EPA Recognizes 15 Organizations for Certifying the Most Buildings as ENERGY STAR in 2022
The EPA has announced the names of 15 organizations that each earned EPA’s ENERGY STAR certification for more than 150 commercial, multifamily, and industrial buildings in 2022. In total, the top certifiers collectively certified more than 3,700 buildings representing over 800 million square feet of floor space. EPA is highlighting the organizations that are the most active certifiers in recognition of the 30th anniversary of the ENERGY STAR program. Any organization that certified five buildings or more in 2022 was eligible for special recognition as a member of the ENERGY STAR Certification Nation.
“Improving the energy efficiency of America’s buildings is essential to fighting the climate crisis,” said EPA Administrator Michael S. Regan. “By certifying the most ENERGY STAR buildings last year, these companies are helping lead the way to a clean energy future and are demonstrating that building efficiency isn’t just good for the climate, but also good for our economy.”

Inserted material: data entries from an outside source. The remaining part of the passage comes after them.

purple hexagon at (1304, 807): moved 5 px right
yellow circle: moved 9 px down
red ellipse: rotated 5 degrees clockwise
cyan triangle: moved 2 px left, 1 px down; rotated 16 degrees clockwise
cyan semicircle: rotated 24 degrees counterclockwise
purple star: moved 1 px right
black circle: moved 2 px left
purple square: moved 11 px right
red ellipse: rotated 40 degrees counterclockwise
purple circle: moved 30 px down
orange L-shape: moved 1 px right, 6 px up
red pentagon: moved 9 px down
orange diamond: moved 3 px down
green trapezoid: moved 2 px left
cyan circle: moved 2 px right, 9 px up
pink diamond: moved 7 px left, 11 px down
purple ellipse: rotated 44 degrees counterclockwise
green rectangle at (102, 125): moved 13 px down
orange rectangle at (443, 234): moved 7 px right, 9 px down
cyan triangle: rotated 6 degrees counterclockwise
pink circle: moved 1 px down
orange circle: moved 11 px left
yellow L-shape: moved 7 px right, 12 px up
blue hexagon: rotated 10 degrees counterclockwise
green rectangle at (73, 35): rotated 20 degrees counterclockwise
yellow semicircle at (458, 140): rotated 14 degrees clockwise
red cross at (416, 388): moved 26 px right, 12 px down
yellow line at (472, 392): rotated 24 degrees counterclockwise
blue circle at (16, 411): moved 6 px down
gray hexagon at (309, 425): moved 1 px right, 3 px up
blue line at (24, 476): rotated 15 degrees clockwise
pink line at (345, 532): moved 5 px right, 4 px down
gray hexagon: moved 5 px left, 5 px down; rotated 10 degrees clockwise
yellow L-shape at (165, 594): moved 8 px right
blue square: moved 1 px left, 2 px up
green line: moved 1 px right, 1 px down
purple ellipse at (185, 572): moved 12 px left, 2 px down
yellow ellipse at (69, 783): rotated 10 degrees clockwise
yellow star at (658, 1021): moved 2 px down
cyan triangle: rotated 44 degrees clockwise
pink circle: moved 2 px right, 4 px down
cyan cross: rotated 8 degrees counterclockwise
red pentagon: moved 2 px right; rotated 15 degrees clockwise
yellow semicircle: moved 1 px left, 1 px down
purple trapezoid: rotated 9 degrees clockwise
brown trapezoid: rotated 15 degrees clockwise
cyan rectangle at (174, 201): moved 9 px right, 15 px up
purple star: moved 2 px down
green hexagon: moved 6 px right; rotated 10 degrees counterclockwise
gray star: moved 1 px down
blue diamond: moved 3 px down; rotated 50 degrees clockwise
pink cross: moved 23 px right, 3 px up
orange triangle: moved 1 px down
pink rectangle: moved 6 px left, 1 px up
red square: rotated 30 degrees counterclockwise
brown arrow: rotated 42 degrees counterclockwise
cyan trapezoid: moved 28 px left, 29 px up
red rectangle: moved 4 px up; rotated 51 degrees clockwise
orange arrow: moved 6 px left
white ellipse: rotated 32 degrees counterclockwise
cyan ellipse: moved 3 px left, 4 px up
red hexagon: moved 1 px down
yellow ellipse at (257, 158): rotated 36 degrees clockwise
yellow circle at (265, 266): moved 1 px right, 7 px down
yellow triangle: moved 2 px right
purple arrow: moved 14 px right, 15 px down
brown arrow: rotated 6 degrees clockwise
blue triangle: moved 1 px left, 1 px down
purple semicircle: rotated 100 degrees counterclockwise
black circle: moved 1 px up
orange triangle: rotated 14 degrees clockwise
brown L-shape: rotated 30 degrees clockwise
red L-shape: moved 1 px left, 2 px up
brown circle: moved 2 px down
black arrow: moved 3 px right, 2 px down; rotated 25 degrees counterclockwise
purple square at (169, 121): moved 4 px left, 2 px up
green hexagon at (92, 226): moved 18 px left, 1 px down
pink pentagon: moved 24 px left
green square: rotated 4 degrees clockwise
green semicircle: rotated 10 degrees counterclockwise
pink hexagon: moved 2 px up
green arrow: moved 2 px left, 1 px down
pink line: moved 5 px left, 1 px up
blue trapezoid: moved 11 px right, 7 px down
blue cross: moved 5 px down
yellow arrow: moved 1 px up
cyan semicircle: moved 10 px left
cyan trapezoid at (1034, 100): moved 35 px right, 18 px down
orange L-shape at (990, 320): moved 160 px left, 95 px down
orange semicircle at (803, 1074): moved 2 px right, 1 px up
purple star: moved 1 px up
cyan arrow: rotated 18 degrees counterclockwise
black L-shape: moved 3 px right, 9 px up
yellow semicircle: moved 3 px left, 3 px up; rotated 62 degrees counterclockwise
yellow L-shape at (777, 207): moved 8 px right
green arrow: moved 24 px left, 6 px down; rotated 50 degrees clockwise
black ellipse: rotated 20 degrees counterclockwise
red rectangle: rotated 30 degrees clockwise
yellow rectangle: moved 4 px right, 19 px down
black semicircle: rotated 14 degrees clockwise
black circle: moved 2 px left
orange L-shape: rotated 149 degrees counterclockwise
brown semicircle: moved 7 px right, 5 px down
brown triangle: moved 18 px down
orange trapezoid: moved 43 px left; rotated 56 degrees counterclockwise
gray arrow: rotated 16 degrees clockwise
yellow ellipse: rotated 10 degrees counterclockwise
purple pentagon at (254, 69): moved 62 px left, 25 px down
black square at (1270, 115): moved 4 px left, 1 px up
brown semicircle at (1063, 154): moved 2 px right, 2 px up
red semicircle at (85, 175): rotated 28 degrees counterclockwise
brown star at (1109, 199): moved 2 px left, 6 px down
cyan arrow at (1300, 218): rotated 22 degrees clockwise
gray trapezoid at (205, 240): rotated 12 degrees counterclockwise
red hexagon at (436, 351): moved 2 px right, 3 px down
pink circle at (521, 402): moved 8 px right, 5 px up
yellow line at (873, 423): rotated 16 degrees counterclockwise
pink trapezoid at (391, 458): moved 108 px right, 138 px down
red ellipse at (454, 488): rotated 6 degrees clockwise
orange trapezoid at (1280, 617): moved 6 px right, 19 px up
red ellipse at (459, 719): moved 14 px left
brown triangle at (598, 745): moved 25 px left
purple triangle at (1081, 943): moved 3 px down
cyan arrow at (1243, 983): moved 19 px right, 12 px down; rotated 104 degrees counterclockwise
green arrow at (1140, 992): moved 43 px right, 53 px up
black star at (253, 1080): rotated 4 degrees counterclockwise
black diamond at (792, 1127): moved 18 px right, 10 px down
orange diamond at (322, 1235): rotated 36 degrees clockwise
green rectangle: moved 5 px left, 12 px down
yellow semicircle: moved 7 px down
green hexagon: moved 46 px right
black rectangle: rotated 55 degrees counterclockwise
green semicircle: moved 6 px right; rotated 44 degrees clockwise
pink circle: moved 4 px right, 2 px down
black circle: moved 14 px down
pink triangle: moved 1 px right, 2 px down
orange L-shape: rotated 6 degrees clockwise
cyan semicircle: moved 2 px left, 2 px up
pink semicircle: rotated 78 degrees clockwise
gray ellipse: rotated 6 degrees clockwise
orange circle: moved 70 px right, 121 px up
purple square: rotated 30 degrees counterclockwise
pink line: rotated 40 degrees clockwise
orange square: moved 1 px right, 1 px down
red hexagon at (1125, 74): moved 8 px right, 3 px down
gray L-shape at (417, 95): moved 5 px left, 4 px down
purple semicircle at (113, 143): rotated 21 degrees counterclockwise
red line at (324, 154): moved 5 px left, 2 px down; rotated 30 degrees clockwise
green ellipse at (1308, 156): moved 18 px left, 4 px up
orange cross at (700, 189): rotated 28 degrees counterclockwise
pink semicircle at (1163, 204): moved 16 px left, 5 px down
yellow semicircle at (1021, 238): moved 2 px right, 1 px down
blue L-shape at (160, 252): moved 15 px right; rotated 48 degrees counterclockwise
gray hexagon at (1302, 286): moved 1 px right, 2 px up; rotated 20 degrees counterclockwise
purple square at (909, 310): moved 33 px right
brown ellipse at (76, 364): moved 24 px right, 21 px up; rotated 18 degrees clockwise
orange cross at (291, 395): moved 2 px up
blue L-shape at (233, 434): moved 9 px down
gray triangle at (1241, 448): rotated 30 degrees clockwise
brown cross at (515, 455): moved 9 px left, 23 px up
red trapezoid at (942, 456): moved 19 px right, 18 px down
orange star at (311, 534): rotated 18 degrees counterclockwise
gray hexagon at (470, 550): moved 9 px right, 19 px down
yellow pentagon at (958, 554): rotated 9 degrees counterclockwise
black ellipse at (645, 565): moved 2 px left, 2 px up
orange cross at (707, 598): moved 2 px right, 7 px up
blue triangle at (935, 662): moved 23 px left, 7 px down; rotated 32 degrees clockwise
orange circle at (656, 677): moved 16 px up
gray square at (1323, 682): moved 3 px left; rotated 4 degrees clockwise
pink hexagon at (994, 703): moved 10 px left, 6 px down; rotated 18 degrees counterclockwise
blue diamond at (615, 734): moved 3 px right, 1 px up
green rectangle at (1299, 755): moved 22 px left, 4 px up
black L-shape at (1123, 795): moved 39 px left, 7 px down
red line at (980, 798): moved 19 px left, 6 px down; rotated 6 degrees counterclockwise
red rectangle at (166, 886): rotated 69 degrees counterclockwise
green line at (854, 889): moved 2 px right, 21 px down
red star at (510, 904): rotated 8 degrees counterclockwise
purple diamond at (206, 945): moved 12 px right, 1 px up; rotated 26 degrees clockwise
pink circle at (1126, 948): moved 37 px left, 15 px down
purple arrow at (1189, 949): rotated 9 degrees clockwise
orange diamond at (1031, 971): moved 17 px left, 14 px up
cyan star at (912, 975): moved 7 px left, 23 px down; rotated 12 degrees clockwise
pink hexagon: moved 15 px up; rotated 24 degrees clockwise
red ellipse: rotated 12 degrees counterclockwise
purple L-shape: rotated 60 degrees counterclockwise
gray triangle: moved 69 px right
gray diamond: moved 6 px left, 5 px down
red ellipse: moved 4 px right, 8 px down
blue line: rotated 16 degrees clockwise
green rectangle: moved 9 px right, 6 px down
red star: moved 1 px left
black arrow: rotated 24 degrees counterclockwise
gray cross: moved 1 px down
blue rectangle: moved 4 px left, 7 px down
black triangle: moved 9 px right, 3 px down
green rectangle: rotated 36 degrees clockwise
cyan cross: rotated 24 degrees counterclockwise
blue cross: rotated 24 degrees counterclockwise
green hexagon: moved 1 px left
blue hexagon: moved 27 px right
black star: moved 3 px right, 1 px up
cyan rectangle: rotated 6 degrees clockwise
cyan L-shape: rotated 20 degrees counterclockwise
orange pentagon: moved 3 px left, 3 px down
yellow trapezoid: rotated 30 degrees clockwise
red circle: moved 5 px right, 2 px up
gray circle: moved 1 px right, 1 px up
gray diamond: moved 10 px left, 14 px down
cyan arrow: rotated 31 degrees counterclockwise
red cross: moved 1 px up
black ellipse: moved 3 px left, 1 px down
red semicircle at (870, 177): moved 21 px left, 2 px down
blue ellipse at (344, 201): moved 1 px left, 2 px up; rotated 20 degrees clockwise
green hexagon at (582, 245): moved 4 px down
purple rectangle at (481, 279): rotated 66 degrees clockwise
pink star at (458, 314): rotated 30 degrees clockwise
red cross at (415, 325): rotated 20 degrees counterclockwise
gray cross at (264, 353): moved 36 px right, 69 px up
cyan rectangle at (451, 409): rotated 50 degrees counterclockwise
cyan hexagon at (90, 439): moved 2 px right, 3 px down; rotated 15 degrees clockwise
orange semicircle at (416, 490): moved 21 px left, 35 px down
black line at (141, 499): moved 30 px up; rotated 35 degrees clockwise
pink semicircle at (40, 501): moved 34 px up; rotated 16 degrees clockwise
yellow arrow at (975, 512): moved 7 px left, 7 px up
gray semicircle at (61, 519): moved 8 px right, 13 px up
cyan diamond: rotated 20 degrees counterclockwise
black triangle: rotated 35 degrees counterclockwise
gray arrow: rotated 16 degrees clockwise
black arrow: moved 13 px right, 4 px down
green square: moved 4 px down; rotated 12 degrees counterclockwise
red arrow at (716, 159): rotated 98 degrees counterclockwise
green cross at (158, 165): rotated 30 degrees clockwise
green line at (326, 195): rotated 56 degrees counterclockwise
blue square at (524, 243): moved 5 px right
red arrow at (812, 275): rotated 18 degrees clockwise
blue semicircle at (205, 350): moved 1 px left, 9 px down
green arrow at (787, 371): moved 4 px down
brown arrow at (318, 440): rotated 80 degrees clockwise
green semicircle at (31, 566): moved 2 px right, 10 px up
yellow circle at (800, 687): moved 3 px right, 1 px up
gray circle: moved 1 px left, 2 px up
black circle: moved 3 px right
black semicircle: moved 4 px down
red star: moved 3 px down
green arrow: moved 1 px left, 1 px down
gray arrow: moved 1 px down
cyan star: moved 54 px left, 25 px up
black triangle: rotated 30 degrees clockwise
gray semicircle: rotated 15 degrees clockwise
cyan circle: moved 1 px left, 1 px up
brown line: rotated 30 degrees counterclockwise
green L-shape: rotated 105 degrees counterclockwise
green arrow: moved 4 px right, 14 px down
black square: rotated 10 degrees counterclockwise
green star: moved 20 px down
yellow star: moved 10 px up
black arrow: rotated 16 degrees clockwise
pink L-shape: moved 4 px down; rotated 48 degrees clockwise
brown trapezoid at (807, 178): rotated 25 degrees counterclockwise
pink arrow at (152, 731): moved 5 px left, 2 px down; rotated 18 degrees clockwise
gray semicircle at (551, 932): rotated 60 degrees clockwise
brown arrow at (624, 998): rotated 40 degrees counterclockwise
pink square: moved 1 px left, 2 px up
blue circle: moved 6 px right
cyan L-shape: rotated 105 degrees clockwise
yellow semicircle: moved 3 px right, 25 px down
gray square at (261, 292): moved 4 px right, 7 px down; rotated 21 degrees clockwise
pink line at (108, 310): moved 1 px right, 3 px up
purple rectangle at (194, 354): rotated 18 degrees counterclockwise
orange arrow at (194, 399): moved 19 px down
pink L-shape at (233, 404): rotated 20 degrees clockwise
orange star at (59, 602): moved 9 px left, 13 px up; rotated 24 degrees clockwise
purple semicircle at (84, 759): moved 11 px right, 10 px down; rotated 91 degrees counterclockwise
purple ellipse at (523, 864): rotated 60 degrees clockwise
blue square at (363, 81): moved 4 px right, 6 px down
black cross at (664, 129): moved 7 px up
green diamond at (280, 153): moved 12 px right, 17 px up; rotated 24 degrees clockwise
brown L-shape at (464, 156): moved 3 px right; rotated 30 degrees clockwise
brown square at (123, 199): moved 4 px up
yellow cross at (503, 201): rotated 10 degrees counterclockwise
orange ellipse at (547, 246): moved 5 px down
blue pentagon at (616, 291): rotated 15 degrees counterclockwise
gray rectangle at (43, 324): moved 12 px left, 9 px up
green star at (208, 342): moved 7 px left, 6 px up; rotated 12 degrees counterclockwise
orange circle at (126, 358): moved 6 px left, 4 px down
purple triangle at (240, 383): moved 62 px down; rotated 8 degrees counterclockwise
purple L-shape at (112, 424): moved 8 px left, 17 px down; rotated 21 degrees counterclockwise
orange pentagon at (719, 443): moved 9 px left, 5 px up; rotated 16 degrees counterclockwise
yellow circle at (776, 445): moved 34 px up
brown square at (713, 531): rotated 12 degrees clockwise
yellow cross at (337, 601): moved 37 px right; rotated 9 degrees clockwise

The group of top certifiers includes a diverse set of energy services companies that help their clients improve the energy performance of their buildings as well as large commercial real estate companies, a healthcare real estate capital provider, a public utility, and a regional bank holding company:
Organization
|
Buildings Certified as ENERGY STAR in 2022
|
Conservice
|
815
|
RE Tech Advisors
|
794
|
Cenergistic
|
504
|
Sustainable Investment Group
|
483
|
UL Solutions
|
330
|
Environmental SAVE
|
234
|
Maximum Energy Professionals
|
217
|
Cushman & Wakefield U.S., Inc.
|
194
|
CodeGreen Solutions Inc.
|
180
|
Schneider Electric
|
173
|
Servidyne
|
167
|
Energent Solutions
|
158
|
Ventas, Inc.
|
154
|
Consumers Energy
|
153
|
Huntington National Bank
|
151
|
To earn EPA’s ENERGY STAR, a building must first measure its energy performance using EPA’s online energy management and tracking tool, ENERGY STAR Portfolio Manager®. The building then receives an ENERGY STAR score of 1-100, signifying how it performs relative to similar buildings nationwide. If the building both earns a score of 75 or higher and a professional engineer or registered architect verifies that its energy data and operating characteristics are correct and meets indoor air quality standards, EPA awards the ENERGY STAR to that building. More than 7,000 commercial, multifamily, and industrial buildings earned the ENERGY STAR for superior energy efficiency in 2022.
Energy use in commercial buildings accounts for 17% of U.S. greenhouse gas emissions and costs more than $100 billion per year. ENERGY STAR certified buildings are verified to perform better than 75% of similar buildings nationwide, they use an average of 35% less energy, and are responsible for 35% fewer carbon dioxide emissions than typical buildings. Many common building types can earn ENERGY STAR certification, including office buildings, multifamily housing, K-12 schools, hotels, hospitals, data centers, and retail stores.
Earning the ENERGY STAR is the simple way building owners and managers can demonstrate their commitment to environmental responsibility to their customers, stakeholders, and communities. More than 40,000 buildings across America have earned EPA’s ENERGY STAR certification since 1999.